А Шадра к девкам лип, да они его пугались и не любили. Ходили потом слухи, что он какую-то дуриком пытался взять и его пожилые казаки выпороли...
— Вот и хорошо, что ты от греха уехал! — скрипел Кумылга, когда из веселой Астрахани, трусцой, отъезжали они в родные степи. — А то и тебя бы к его славушке приплели! А ты — роду хорошего. На тебе изъяна быть не должно. Береги платье снову, а честь смолоду...
Проснулся Ермак засветло, когда с берега услышал крики. У высокой меловой горы под двумя всадниками плясали кони.
Ермак велел причаливать. И запыхавшийся нарочный, въезжая с конем по грудь в воду, сказал:
— Ермак! Мы — кумылженцы, у нас Шадра стада отогнал.
— Где Кумылга?
— Помирает. Шадра у Кумылги молодых казаков сманил. Они к нему перебежали. Кумылгу бросили, а стада отогнали Шадре. Старик с горя помирает. Ему ведь, почитай, девяносто лет. Мы его к Букану перетащили. У Букана тоже Шадра отары угнал...
— Так! — Ермак поднялся на струге. — Началось! Поворачивай на леву руку! По Хопру наверх пойдем до Букановского юрта! Навались!
До кочевья Букана поднялись быстро. Там в землянке, вырытой в правом берегу Хопра, помирал старый Кумылга. Немногочисленные родственники его сидели у входа, горестно накрыв головы чепанами.
Ермаку навстречу вышел Букан. Они обнялись.
— Худо дело! — сказал Букан. — Шадра смуту навел. Казаков смутил — все казачье царство им сулит.
— А кто в том царстве царствовать станет?!

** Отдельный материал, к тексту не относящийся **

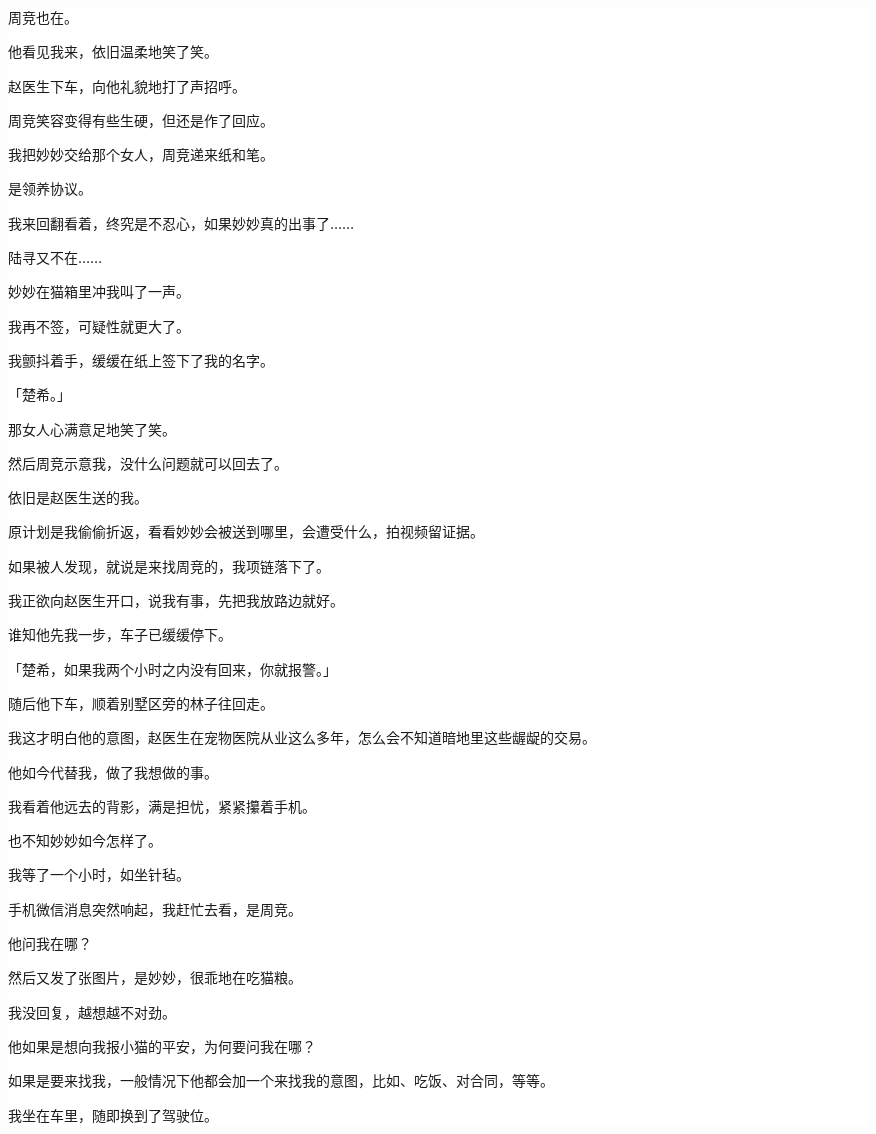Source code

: 周竞也在。

他看见我来，依旧温柔地笑了笑。

赵医生下车，向他礼貌地打了声招呼。

周竞笑容变得有些生硬，但还是作了回应。

我把妙妙交给那个女人，周竞递来纸和笔。

是领养协议。

我来回翻看着，终究是不忍心，如果妙妙真的出事了……

陆寻又不在……

妙妙在猫箱里冲我叫了一声。

我再不签，可疑性就更大了。

我颤抖着手，缓缓在纸上签下了我的名字。

「楚希。」

那女人心满意足地笑了笑。

然后周竞示意我，没什么问题就可以回去了。

依旧是赵医生送的我。

原计划是我偷偷折返，看看妙妙会被送到哪里，会遭受什么，拍视频留证据。

如果被人发现，就说是来找周竞的，我项链落下了。

我正欲向赵医生开口，说我有事，先把我放路边就好。

谁知他先我一步，车子已缓缓停下。

「楚希，如果我两个小时之内没有回来，你就报警。」

随后他下车，顺着别墅区旁的林子往回走。

我这才明白他的意图，赵医生在宠物医院从业这么多年，怎么会不知道暗地里这些龌龊的交易。

他如今代替我，做了我想做的事。

我看着他远去的背影，满是担忧，紧紧攥着手机。

也不知妙妙如今怎样了。

我等了一个小时，如坐针毡。

手机微信消息突然响起，我赶忙去看，是周竞。

他问我在哪？

然后又发了张图片，是妙妙，很乖地在吃猫粮。

我没回复，越想越不对劲。

他如果是想向我报小猫的平安，为何要问我在哪？

如果是要来找我，一般情况下他都会加一个来找我的意图，比如、吃饭、对合同，等等。

我坐在车里，随即换到了驾驶位。
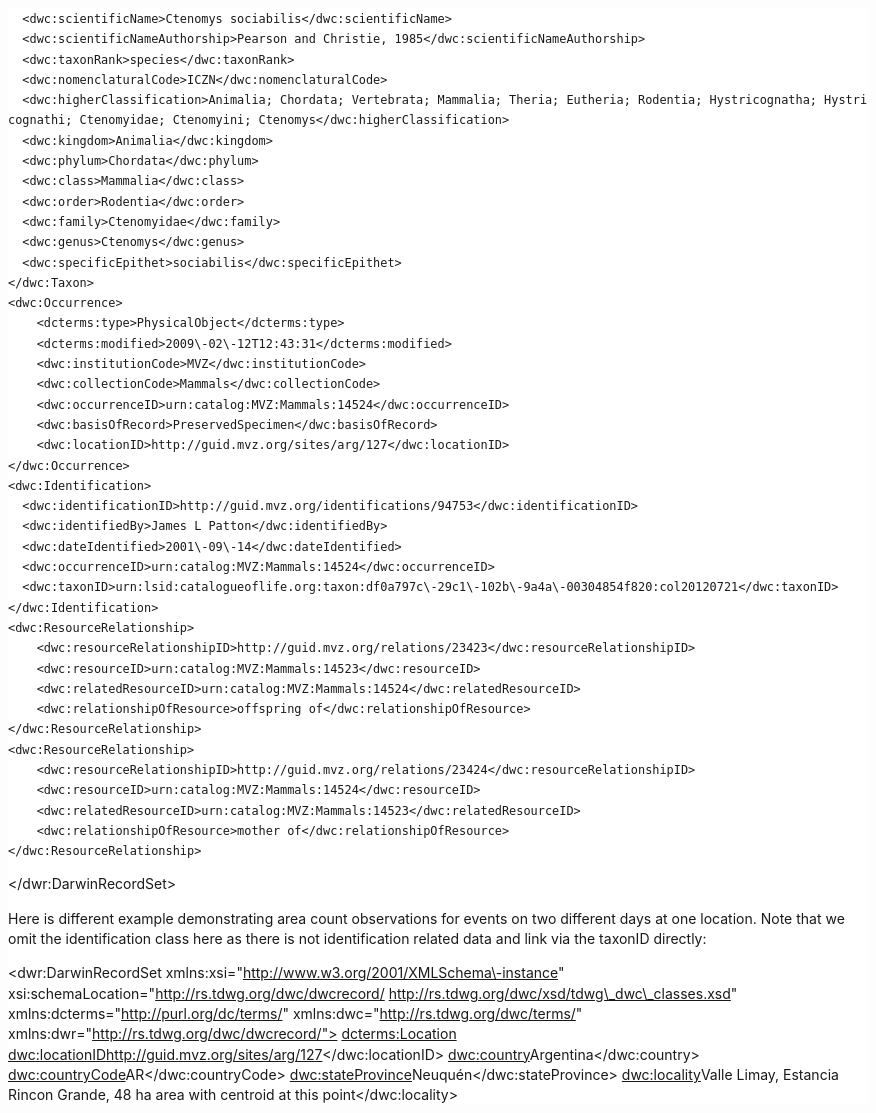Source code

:       <dwc:scientificName>Ctenomys sociabilis</dwc:scientificName>
      <dwc:scientificNameAuthorship>Pearson and Christie, 1985</dwc:scientificNameAuthorship>
      <dwc:taxonRank>species</dwc:taxonRank>
      <dwc:nomenclaturalCode>ICZN</dwc:nomenclaturalCode>
      <dwc:higherClassification>Animalia; Chordata; Vertebrata; Mammalia; Theria; Eutheria; Rodentia; Hystricognatha; Hystricognathi; Ctenomyidae; Ctenomyini; Ctenomys</dwc:higherClassification>
      <dwc:kingdom>Animalia</dwc:kingdom>
      <dwc:phylum>Chordata</dwc:phylum>
      <dwc:class>Mammalia</dwc:class>
      <dwc:order>Rodentia</dwc:order>
      <dwc:family>Ctenomyidae</dwc:family>
      <dwc:genus>Ctenomys</dwc:genus>
      <dwc:specificEpithet>sociabilis</dwc:specificEpithet>
    </dwc:Taxon>
    <dwc:Occurrence>
        <dcterms:type>PhysicalObject</dcterms:type>
        <dcterms:modified>2009\-02\-12T12:43:31</dcterms:modified>
        <dwc:institutionCode>MVZ</dwc:institutionCode>
        <dwc:collectionCode>Mammals</dwc:collectionCode>
        <dwc:occurrenceID>urn:catalog:MVZ:Mammals:14524</dwc:occurrenceID>
        <dwc:basisOfRecord>PreservedSpecimen</dwc:basisOfRecord>
        <dwc:locationID>http://guid.mvz.org/sites/arg/127</dwc:locationID>
    </dwc:Occurrence>
    <dwc:Identification>
      <dwc:identificationID>http://guid.mvz.org/identifications/94753</dwc:identificationID>
      <dwc:identifiedBy>James L Patton</dwc:identifiedBy>
      <dwc:dateIdentified>2001\-09\-14</dwc:dateIdentified>
      <dwc:occurrenceID>urn:catalog:MVZ:Mammals:14524</dwc:occurrenceID>
      <dwc:taxonID>urn:lsid:catalogueoflife.org:taxon:df0a797c\-29c1\-102b\-9a4a\-00304854f820:col20120721</dwc:taxonID>
    </dwc:Identification>
    <dwc:ResourceRelationship>
        <dwc:resourceRelationshipID>http://guid.mvz.org/relations/23423</dwc:resourceRelationshipID>
        <dwc:resourceID>urn:catalog:MVZ:Mammals:14523</dwc:resourceID>
        <dwc:relatedResourceID>urn:catalog:MVZ:Mammals:14524</dwc:relatedResourceID>
        <dwc:relationshipOfResource>offspring of</dwc:relationshipOfResource>
    </dwc:ResourceRelationship>
    <dwc:ResourceRelationship>
        <dwc:resourceRelationshipID>http://guid.mvz.org/relations/23424</dwc:resourceRelationshipID>
        <dwc:resourceID>urn:catalog:MVZ:Mammals:14524</dwc:resourceID>
        <dwc:relatedResourceID>urn:catalog:MVZ:Mammals:14523</dwc:relatedResourceID>
        <dwc:relationshipOfResource>mother of</dwc:relationshipOfResource>
    </dwc:ResourceRelationship>
</dwr:DarwinRecordSet>

Here is different example demonstrating area count observations for events on two different days at one location. Note that we omit the identification class here as there is not identification related data and link via the taxonID directly:

<?xml version="1.0"?>
<dwr:DarwinRecordSet
    xmlns:xsi="http://www.w3.org/2001/XMLSchema\-instance"
    xsi:schemaLocation="http://rs.tdwg.org/dwc/dwcrecord/  http://rs.tdwg.org/dwc/xsd/tdwg\_dwc\_classes.xsd"
    xmlns:dcterms="http://purl.org/dc/terms/"
    xmlns:dwc="http://rs.tdwg.org/dwc/terms/"
    xmlns:dwr="http://rs.tdwg.org/dwc/dwcrecord/">
    <dcterms:Location>
      <dwc:locationID>http://guid.mvz.org/sites/arg/127</dwc:locationID>
      <dwc:country>Argentina</dwc:country>
      <dwc:countryCode>AR</dwc:countryCode>
      <dwc:stateProvince>Neuquén</dwc:stateProvince>
      <dwc:locality>Valle Limay, Estancia Rincon Grande, 48 ha area with centroid at this point</dwc:locality>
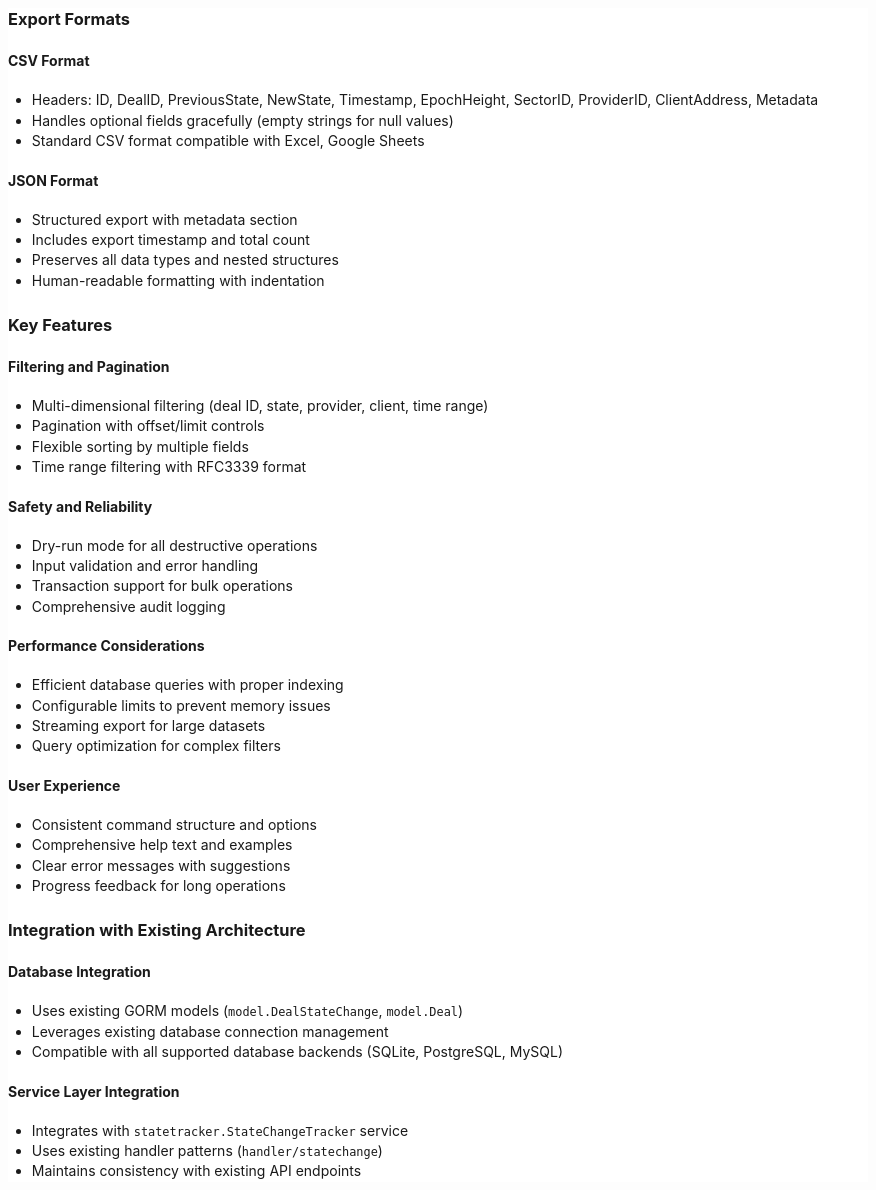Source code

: ### Export Formats

#### CSV Format
- Headers: ID, DealID, PreviousState, NewState, Timestamp, EpochHeight, SectorID, ProviderID, ClientAddress, Metadata
- Handles optional fields gracefully (empty strings for null values)
- Standard CSV format compatible with Excel, Google Sheets

#### JSON Format
- Structured export with metadata section
- Includes export timestamp and total count
- Preserves all data types and nested structures
- Human-readable formatting with indentation

### Key Features

#### Filtering and Pagination
- Multi-dimensional filtering (deal ID, state, provider, client, time range)
- Pagination with offset/limit controls
- Flexible sorting by multiple fields
- Time range filtering with RFC3339 format

#### Safety and Reliability
- Dry-run mode for all destructive operations
- Input validation and error handling
- Transaction support for bulk operations
- Comprehensive audit logging

#### Performance Considerations
- Efficient database queries with proper indexing
- Configurable limits to prevent memory issues
- Streaming export for large datasets
- Query optimization for complex filters

#### User Experience
- Consistent command structure and options
- Comprehensive help text and examples
- Clear error messages with suggestions
- Progress feedback for long operations

### Integration with Existing Architecture

#### Database Integration
- Uses existing GORM models (`model.DealStateChange`, `model.Deal`)
- Leverages existing database connection management
- Compatible with all supported database backends (SQLite, PostgreSQL, MySQL)

#### Service Layer Integration
- Integrates with `statetracker.StateChangeTracker` service
- Uses existing handler patterns (`handler/statechange`)
- Maintains consistency with existing API endpoints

— Ясно кто — Шадра! Мы-де люди особенные, наше-де Поле Старое — вековой присуд. Складно баит.
— Сладко слушать, да горько кушать! Половецкую волю, вишь, вспомнил, а сам-то разве Сары? Он кто? Азман? Чига? Куман? Что он об нас озаботился! Ему, вишь, Русь не надобна! А где он был, когда все Старое поле на Русь подалось? Истинно Господь говорил: горе тем, кто соблазняет малых сих! Ну-ко казаков сбаламутил, они свою станицу, родову свою, на посулы его променяли, атамана бросили...
Ермак торопливо сошел в землянку. Тут на теплой лежанке-камне, хитро придуманном дымоходе, что шел от печи, лежал старый Кумылга. Без чепана, без архалука, в одной посконной рубахе и сподниках, он был не больше двенадцатилетнего мальчонки.